Task statement:
Every line below is to be set down again exactly; any image stays out.

━━━━━ Dataset section ━━━━━

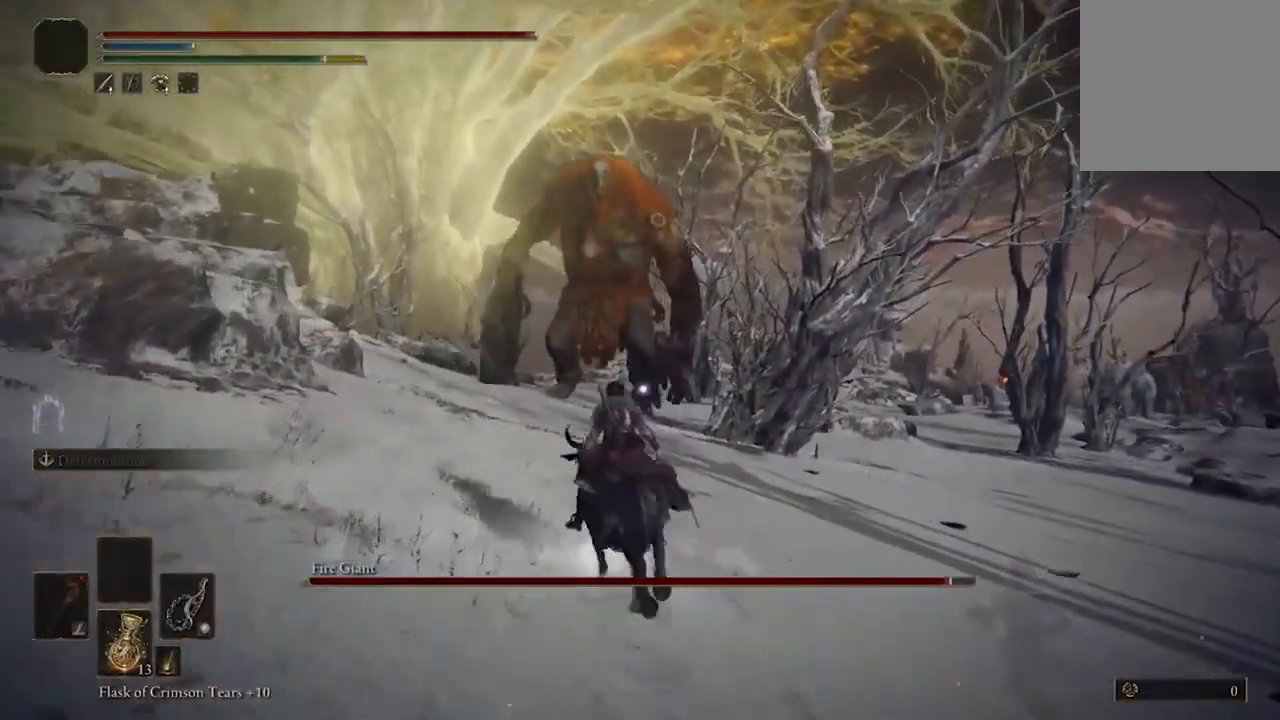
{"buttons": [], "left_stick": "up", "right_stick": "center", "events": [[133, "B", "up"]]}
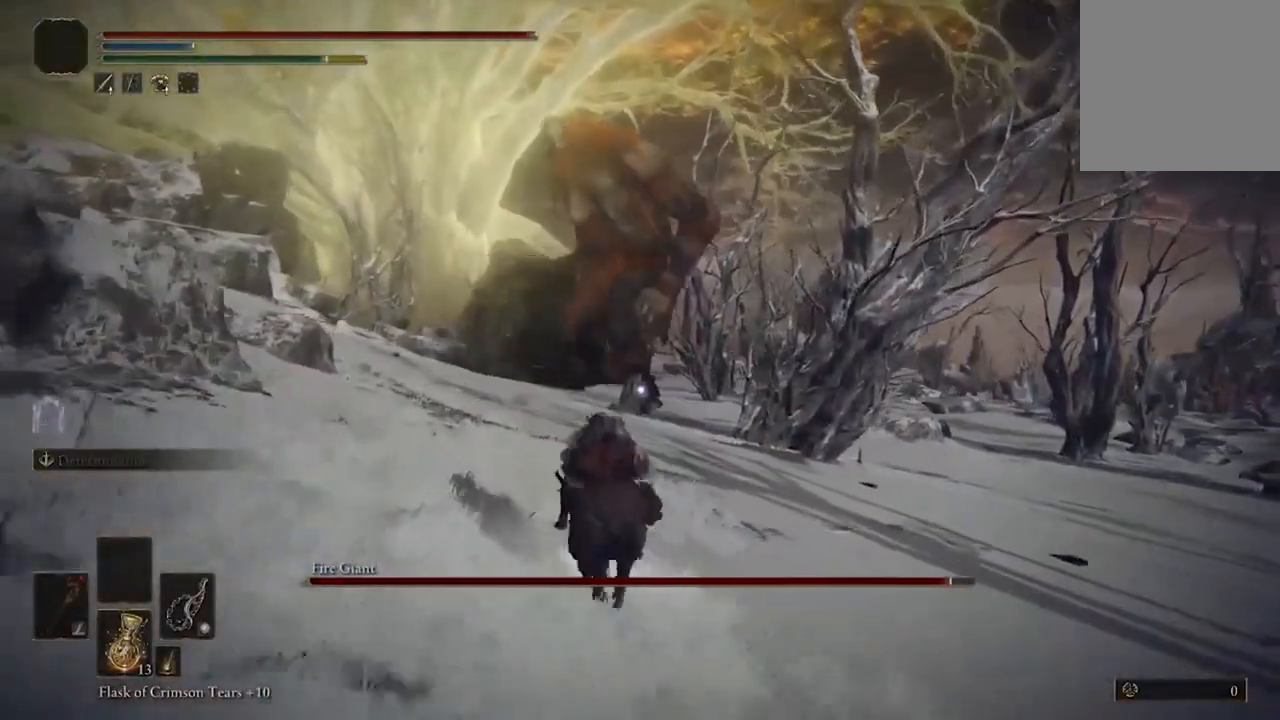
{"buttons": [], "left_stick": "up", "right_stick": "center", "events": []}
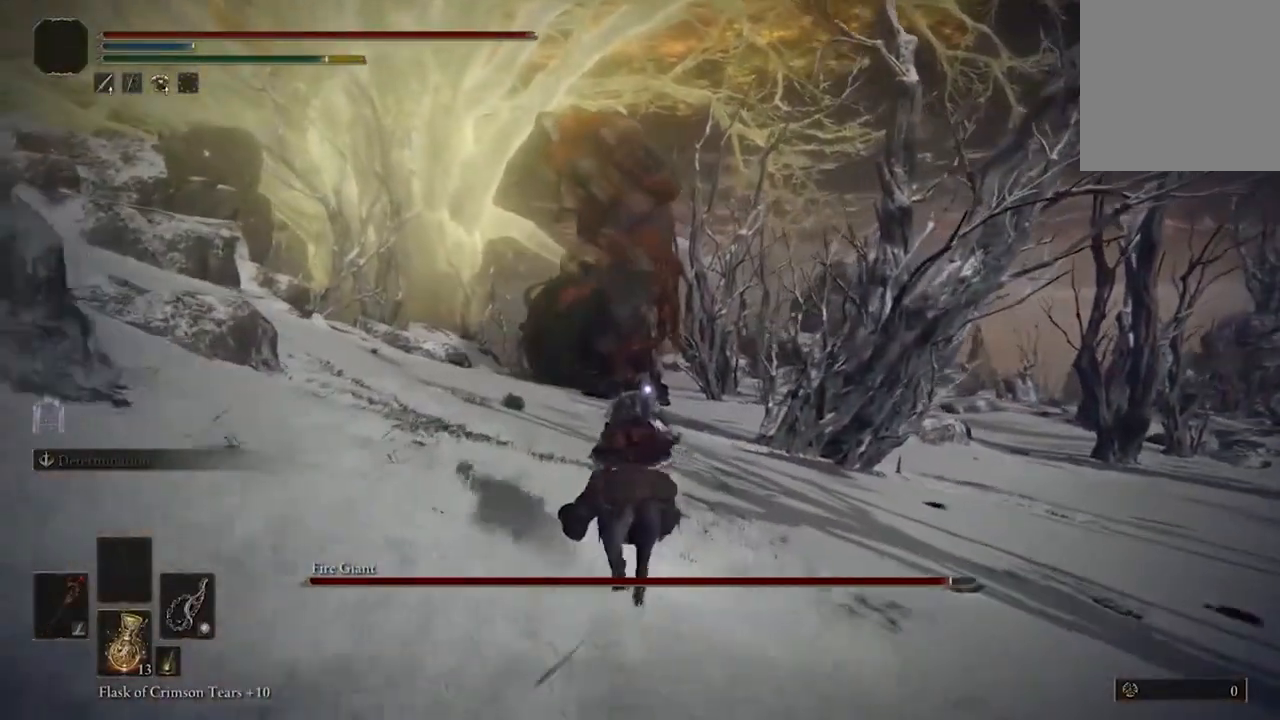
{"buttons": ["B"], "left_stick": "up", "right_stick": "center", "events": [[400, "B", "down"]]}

━━━━━

Result for this exercise:
{"buttons": [], "left_stick": "up", "right_stick": "center", "events": [[133, "B", "up"]]}
{"buttons": [], "left_stick": "up", "right_stick": "center", "events": []}
{"buttons": ["B"], "left_stick": "up", "right_stick": "center", "events": [[400, "B", "down"]]}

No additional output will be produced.